Requirement:
Pictures must be dropped from the copy of the entries below; all else is returned exactly.

Stored entries

────

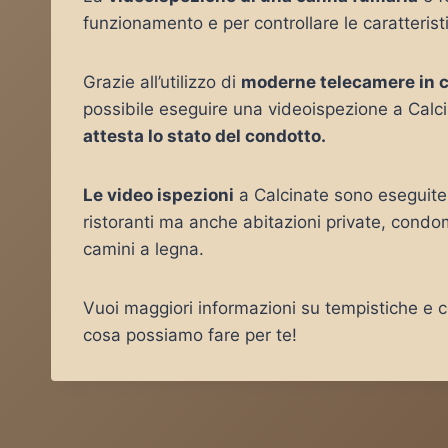
funzionamento e per controllare le caratteris
Grazie all’utilizzo di
moderne telecamere in 
possibile eseguire una videoispezione a Calci
attesta lo stato del condotto.
Le video ispezioni
a Calcinate sono eseguite 
ristoranti ma anche abitazioni private, condo
camini a legna.
Vuoi maggiori informazioni su tempistiche e co
cosa possiamo fare per te!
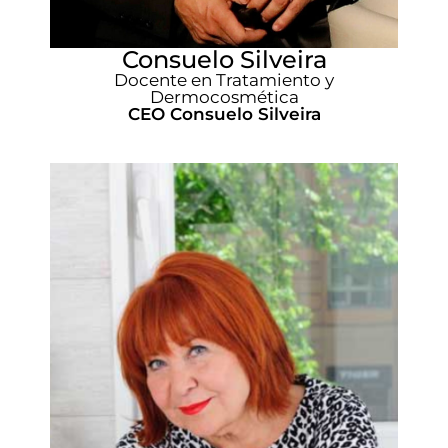
Consuelo Silveira
Docente en Tratamiento y
Dermocosmética
CEO Consuelo Silveira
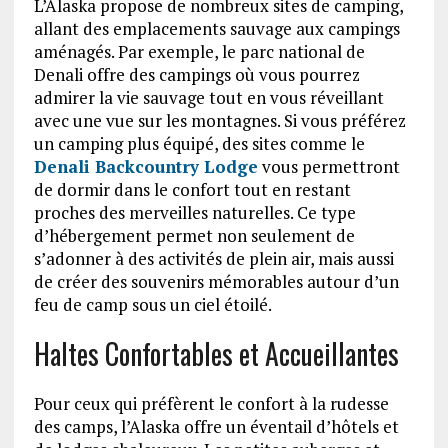
L’Alaska propose de nombreux sites de camping,
allant des emplacements sauvage aux campings
aménagés. Par exemple, le parc national de
Denali offre des campings où vous pourrez
admirer la vie sauvage tout en vous réveillant
avec une vue sur les montagnes. Si vous préférez
un camping plus équipé, des sites comme le
Denali Backcountry Lodge
vous permettront
de dormir dans le confort tout en restant
proches des merveilles naturelles. Ce type
d’hébergement permet non seulement de
s’adonner à des activités de plein air, mais aussi
de créer des souvenirs mémorables autour d’un
feu de camp sous un ciel étoilé.
Haltes Confortables et Accueillantes
Pour ceux qui préfèrent le confort à la rudesse
des camps, l’Alaska offre un éventail d’hôtels et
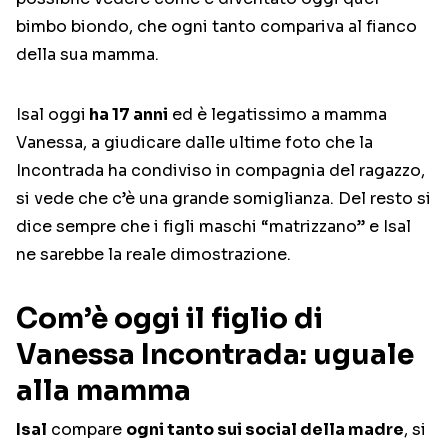
bimbo biondo, che ogni tanto compariva al fianco
della sua mamma.
Isal oggi
ha 17 anni
ed è legatissimo a mamma
Vanessa, a giudicare dalle ultime foto che la
Incontrada ha condiviso in compagnia del ragazzo,
si vede che c’è una grande somiglianza. Del resto si
dice sempre che i figli maschi “matrizzano” e Isal
ne sarebbe la reale dimostrazione.
Com’è oggi il figlio di
Vanessa Incontrada: uguale
alla mamma
Isal
compare
ogni tanto sui social della madre
, si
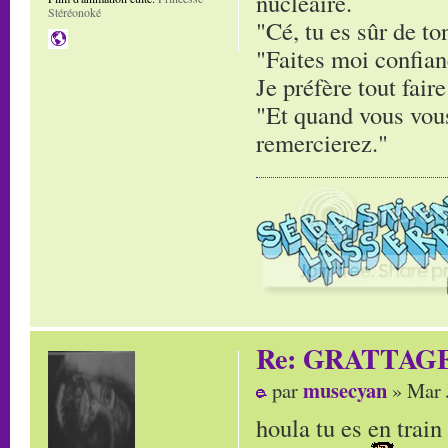
nucléaire.
Stéréonoké
"Cé, tu es sûr de to
"Faites moi confianc
Je préfère tout faire
"Et quand vous vous
remercierez."
Re: GRATTAG
musecyan
par
» Mar 
houla tu es en trai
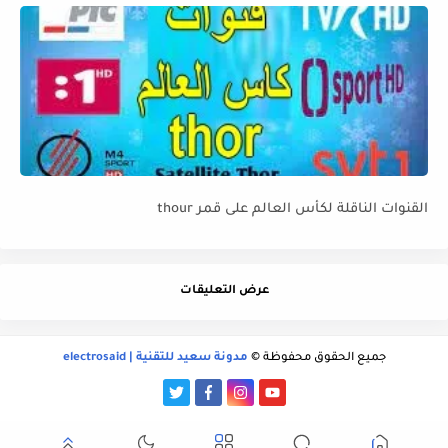
القنوات الناقلة لكأس العالم على قمر thour
عرض التعليقات
جميع الحقوق محفوظة ©
مدونة سعيد للتقنية | electrosaid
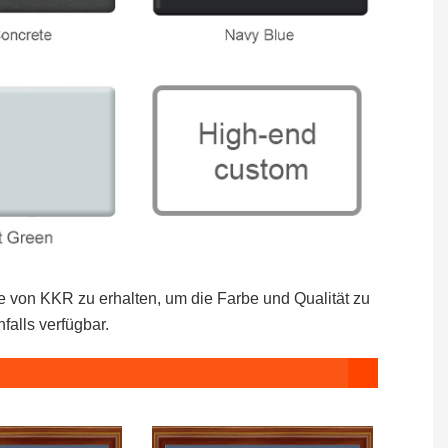
e von KKR zu erhalten, um die Farbe und Qualität zu
falls verfügbar.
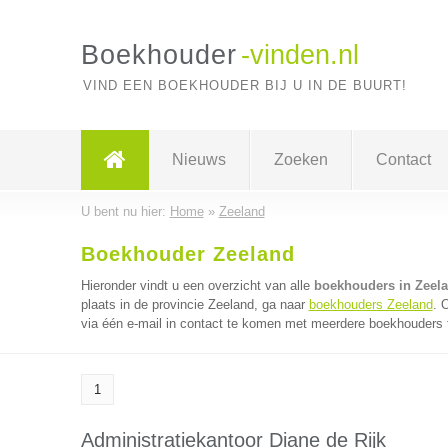
Boekhouder
-vinden.nl
VIND EEN BOEKHOUDER BIJ U IN DE BUURT!
Nieuws
Zoeken
Contact
U bent nu hier:
Home
»
Zeeland
Boekhouder Zeeland
Hieronder vindt u een overzicht van alle
boekhouders in Zeel
plaats in de provincie Zeeland, ga naar
boekhouders Zeeland
. 
via één e-mail in contact te komen met meerdere boekhouders t
1
Administratiekantoor Diane de Rijk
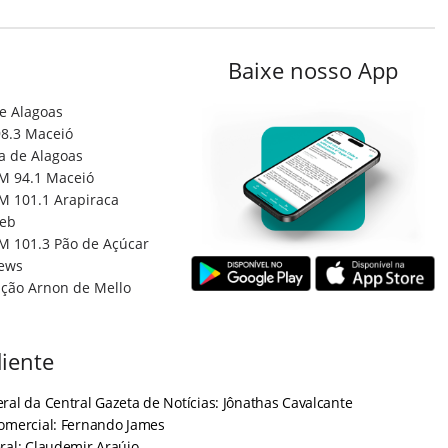
Baixe nosso App
e Alagoas
8.3 Maceió
a de Alagoas
M 94.1 Maceió
M 101.1 Arapiraca
eb
M 101.3 Pão de Açúcar
ews
ção Arnon de Mello
iente
ral da Central Gazeta de Notícias: Jônathas Cavalcante
Comercial: Fernando James
ral: Claudemir Araújo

────

Written response:
funzionamento e per controllare le caratteris
Grazie all’utilizzo di
moderne telecamere in 
possibile eseguire una videoispezione a Calci
attesta lo stato del condotto.
Le video ispezioni
a Calcinate sono eseguite 
ristoranti ma anche abitazioni private, condo
camini a legna.
Vuoi maggiori informazioni su tempistiche e co
cosa possiamo fare per te!
Consuelo Silveira
Docente en Tratamiento y
Dermocosmética
CEO Consuelo Silveira
L’Alaska propose de nombreux sites de camping,
allant des emplacements sauvage aux campings
aménagés. Par exemple, le parc national de
Denali offre des campings où vous pourrez
admirer la vie sauvage tout en vous réveillant
avec une vue sur les montagnes. Si vous préférez
un camping plus équipé, des sites comme le
Denali Backcountry Lodge
vous permettront
de dormir dans le confort tout en restant
proches des merveilles naturelles. Ce type
d’hébergement permet non seulement de
s’adonner à des activités de plein air, mais aussi
de créer des souvenirs mémorables autour d’un
feu de camp sous un ciel étoilé.
Haltes Confortables et Accueillantes
Pour ceux qui préfèrent le confort à la rudesse
des camps, l’Alaska offre un éventail d’hôtels et
bimbo biondo, che ogni tanto compariva al fianco
della sua mamma.
Isal oggi
ha 17 anni
ed è legatissimo a mamma
Vanessa, a giudicare dalle ultime foto che la
Incontrada ha condiviso in compagnia del ragazzo,
si vede che c’è una grande somiglianza. Del resto si
dice sempre che i figli maschi “matrizzano” e Isal
ne sarebbe la reale dimostrazione.
Com’è oggi il figlio di
Vanessa Incontrada: uguale
alla mamma
Isal
compare
ogni tanto sui social della madre
, si
nucléaire.
Stéréonoké
"Cé, tu es sûr de to
"Faites moi confianc
Je préfère tout faire
"Et quand vous vous
remercierez."
Re: GRATTAG
musecyan
par
» Mar 
houla tu es en trai
القنوات الناقلة لكأس العالم على قمر thour
عرض التعليقات
جميع الحقوق محفوظة ©
مدونة سعيد للتقنية | electrosaid
e von KKR zu erhalten, um die Farbe und Qualität zu
falls verfügbar.
Boekhouder
-vinden.nl
VIND EEN BOEKHOUDER BIJ U IN DE BUURT!
Nieuws
Zoeken
Contact
U bent nu hier:
Home
»
Zeeland
Boekhouder Zeeland
Hieronder vindt u een overzicht van alle
boekhouders in Zeel
plaats in de provincie Zeeland, ga naar
boekhouders Zeeland
. 
via één e-mail in contact te komen met meerdere boekhouders t
1
Administratiekantoor Diane de Rijk
Baixe nosso App
e Alagoas
8.3 Maceió
a de Alagoas
M 94.1 Maceió
M 101.1 Arapiraca
eb
M 101.3 Pão de Açúcar
ews
ção Arnon de Mello
iente
ral da Central Gazeta de Notícias: Jônathas Cavalcante
Comercial: Fernando James
ral: Claudemir Araújo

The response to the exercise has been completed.